I looked for it on YouTube but no luck, it's currently on Amazon Prime videos.

heavy metal: evolution of the naval warship
 
Up to and including WW2, the infamous "Battleship" was the queen of the high seas. After America's battleship fleet was destroyed at Pearl Harbor the stodgy old Navy realized that Aircraft Carriers" were crucial to naval warfare. Today we have Carriers the size of small cities but with the advance of missile technology they might be sitting ducks.
 
Up to and including WW2, the infamous "Battleship" was the queen of the high seas. After America's battleship fleet was destroyed at Pearl Harbor the stodgy old Navy realized that Aircraft Carriers" were crucial to naval warfare. Today we have Carriers the size of small cities but with the advance of missile technology they might be sitting ducks.
Great Briton's admiralty was slow to adopt steam power. Modern carrier task forces have fifteen war ships to protect the carriers. That said the latest Ford Class Carriers might be the last of the super carrier with only four committed to and the Navy rethinking the need. We also have the Zumwalt Class Stealth Destroyers which unfortunately had some major teething problems and MASSIVE (an understatement) cost overruns so we only have three of those, they were supposed to replace the aging Arleigh-Burke Class Guided Missile Destroyers. We were supposed to be building the cruiser version this year but I don't think that's even happened yet as the Zumwalts were delivered five years late and are only now ready to fight.
 
Up to and including WW2, the infamous "Battleship" was the queen of the high seas. After America's battleship fleet was destroyed at Pearl Harbor the stodgy old Navy realized that Aircraft Carriers" were crucial to naval warfare. Today we have Carriers the size of small cities but with the advance of missile technology they might be sitting ducks.
"Might" be?
They are a huge mistake; big, expensive, juicy targets. Small and sneaky is the rule today. Remotely guided, intelligent, evasive, potent will overwhelm over sized, over priced and slow.
The fundamental revolution in warfare was the bow and arrow. Stand off weapons that inflict damage at a distance while allowing for evasive maneuver against counter attack led inevitably, by steps, to the aircraft carrier. It, in turn, has been superseded by technology.
 
Occasionally, a dominating personality can influence the evolution of an organization or a navy. The greatest admiral in the British Navy since Nelson was John A. Fisher, who served as First Sea Lord from 1904 to 1910 and again from 1914 to 1915.

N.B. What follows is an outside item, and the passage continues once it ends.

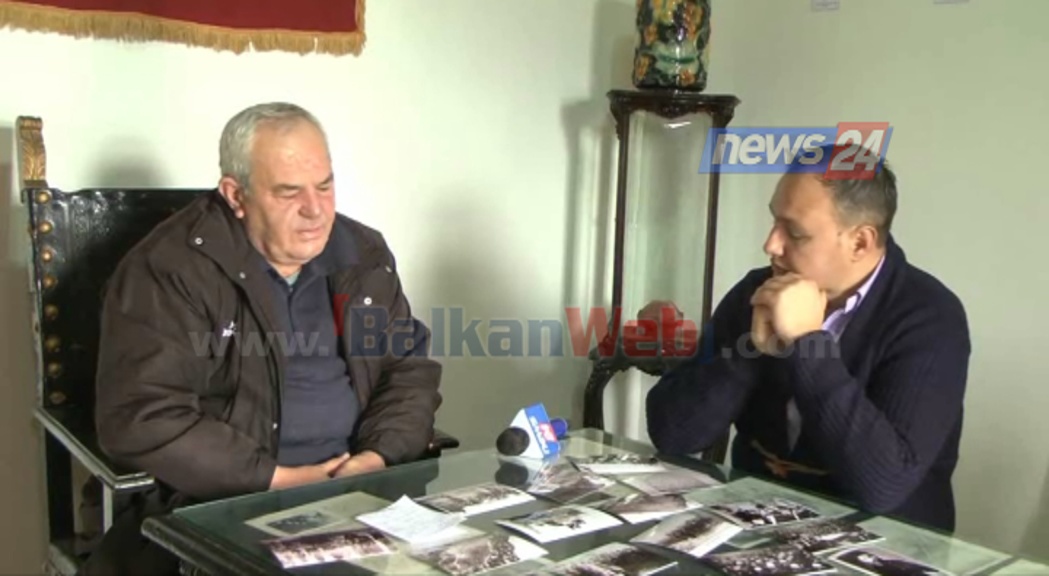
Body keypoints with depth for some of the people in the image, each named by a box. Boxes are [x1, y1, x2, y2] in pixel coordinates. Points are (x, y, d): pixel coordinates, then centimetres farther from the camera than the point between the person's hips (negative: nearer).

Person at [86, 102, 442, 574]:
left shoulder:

During a pivotal time in naval history, the Royal Navy was his fleet. Fisher was first to demand reforms in technology, in personnel handling, in tactics and strategy at sea. He was a leading proponent of improved naval gunnery: firing at longer ranges, with greater accuracy and faster rates of fire. Yet he believed that the torpedo would eventually supersede the great gun as the primary naval weapon. He believed in large, fast surface ships with heavy guns, and he supervised the design and construction of the Dreadnought, the first all-big-gun battleship.

Yet, Fisher was convinced that the submarine was the warship of the future and he urged the Royal Navy to invest in these sneaky undersea craft and develop tactics for them to sink battleships. He introduced destroyers and gave them their name. He began substitution of turbines for reciprocating engines and he urged the use of fuel oil rather than coal.

Fisher never commanded a ship during wartime. His role and his great service to the navy and his country were as an administrator and reformer. At the start of the First World War, Fisher appointed Admiral Sir John Jellicoe to command the Grand Fleet and provided Jellicoe with the vast assemblage of ships, battleships, battle cruisers, cruisers, destroyers, and submarines, with which Britain guarded the exits from the North Sea, shielded her coasts, and foiled the purposes of the German High Seas Fleet.